Second, the notion of public accountability in the draft code is a little confused.

Senior public managers in local government are directly accountable to all those elected to govern.

However, since the 2000 local government reforms, the separation of councils into (largely single party) ‘political executives’ and their respective overview and scrutiny functions has divided officer accountability to members.

Officers are ‘held to account’ by the political executive (and by councils’ various executive committees), while they ‘give an account’ to non-executive members.

The discipline that binds local government to the communities it serves is this ‘accountability’.

And officers need to be fully accountable in public both for the advice they proffer to decision-makers and for their implementation of those decisions once made.

Unlike civil servants, senior public managers have a ‘constitutional personality’.

Their advice is not cloaked by privilege, nor are their actions.

This gives strength to the decision-makers and aids the accountability of councils to the wider public.

Third, the draft code rather narrowly reduces senior managers’ concerns about ethics to issues of personal and professional conduct.

Of course, public sector managers need to ‘be good’.

But they need to be good so their organisations can ‘do good’.

The code rightly asserts the importance of selflessness, integrity, accountability, openness and honesty.

But this only focuses on personal and inter-personal ethics.

Senior public managers also need to assert the importance of public ethics and public reason in decision making, in policy options, in resource allocation and in arbitrating between competing claims.

Some 80 years ago the American sociologist Robert K Merton wrote about the unanticipated consequences of purposive social action.

One of the key biases he then identified was what he called the ‘imperious immediacy of interests’.

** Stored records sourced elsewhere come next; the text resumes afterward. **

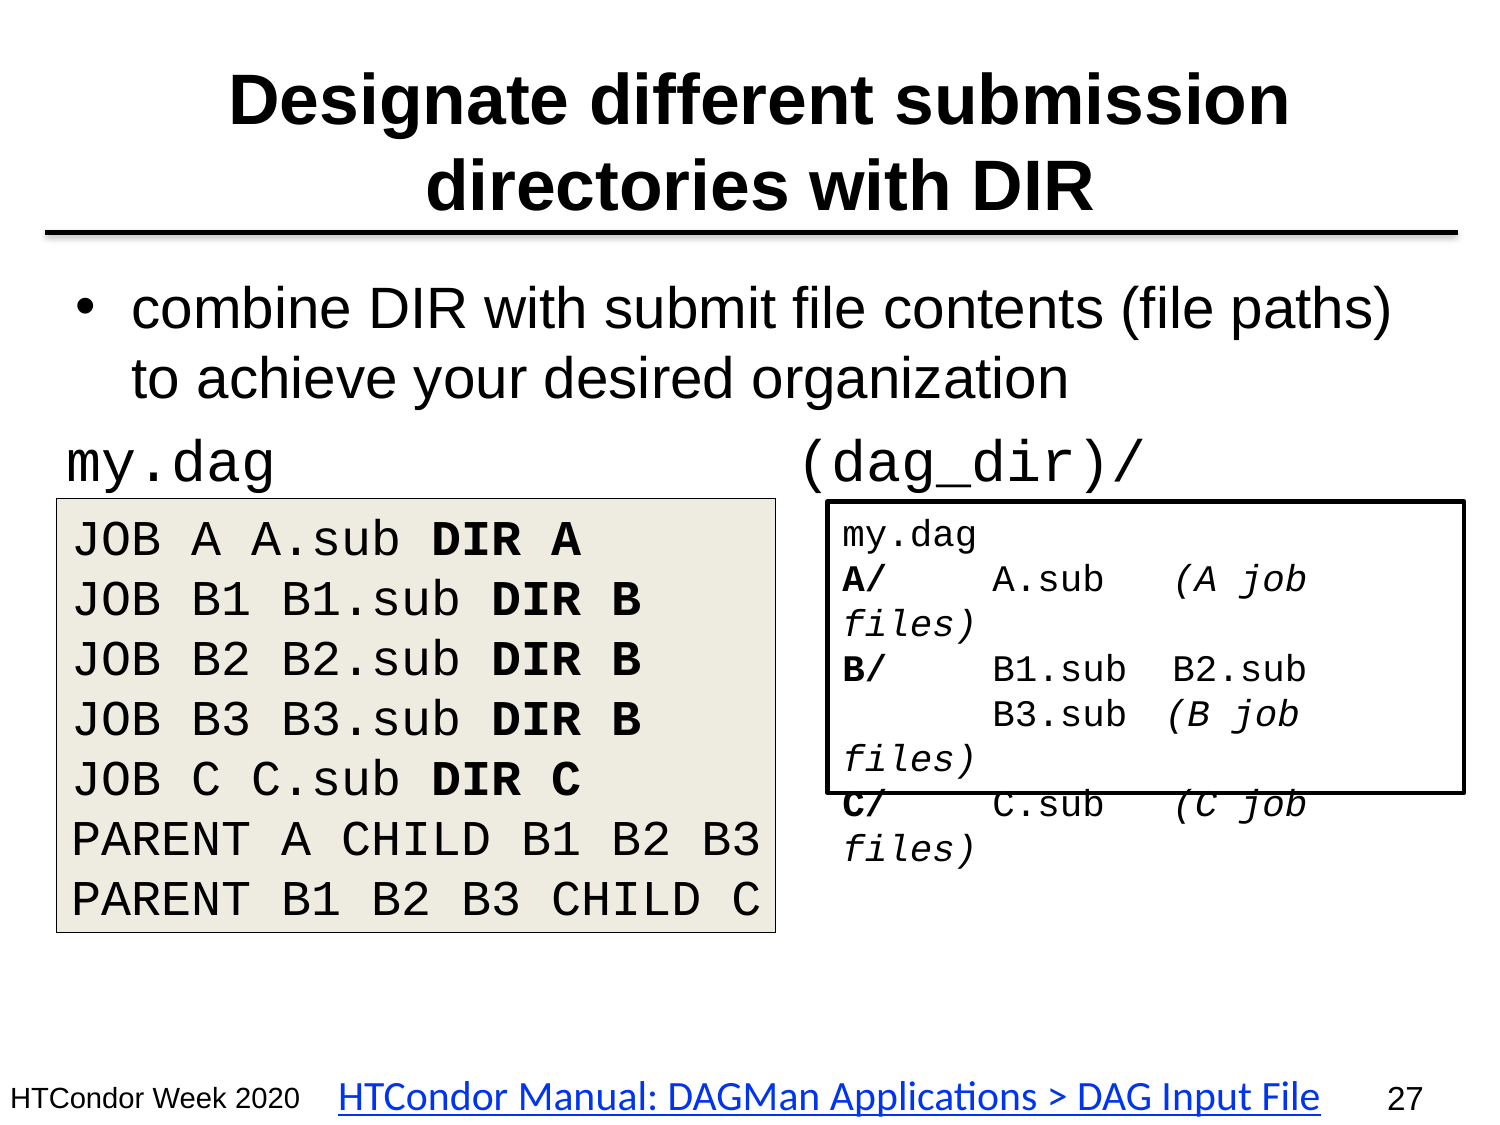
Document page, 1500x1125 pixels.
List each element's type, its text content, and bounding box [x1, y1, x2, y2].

text_box JOB A A.sub DIR A JOB B1 B1.sub DIR B JOB B2 B2.sub DIR B JOB B3 B3.sub DIR B JOB C C.sub DIR C PARENT A CHILD B1 B2 B3 PARENT B1 B2 B3 CHILD C [56, 498, 776, 933]
text_box (dag_dir)/ [782, 441, 1162, 501]
text_box HTCondor Manual: DAGMan Applications > DAG Input File [323, 1061, 1416, 1125]
text_box my.dag A/ A.sub (A job files) B/ B1.sub B2.sub B3.sub (B job files) C/ C.sub (C job files) [825, 499, 1466, 795]
list combine DIR with submit file contents (file paths) to achieve your desired organization [60, 262, 1465, 441]
text_box my.dag [52, 415, 292, 501]
title Designate different submission directories with DIR [56, 45, 1465, 233]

Large organisations can lose sight of their purposes as their internal dynamics and processes draw too much of the attention of their key decision-makers (in governance and in management).

And this can happen with councils.

They can become so enmeshed in their internal processes that they lose sight of their wider social purpose – to have a positive impact and do good in their locality.

Working out how best to subordinate the imperious immediacy of one’s own interests to the deeper demands of the public interest is an essential element of the art of being an ethical and effective public manager.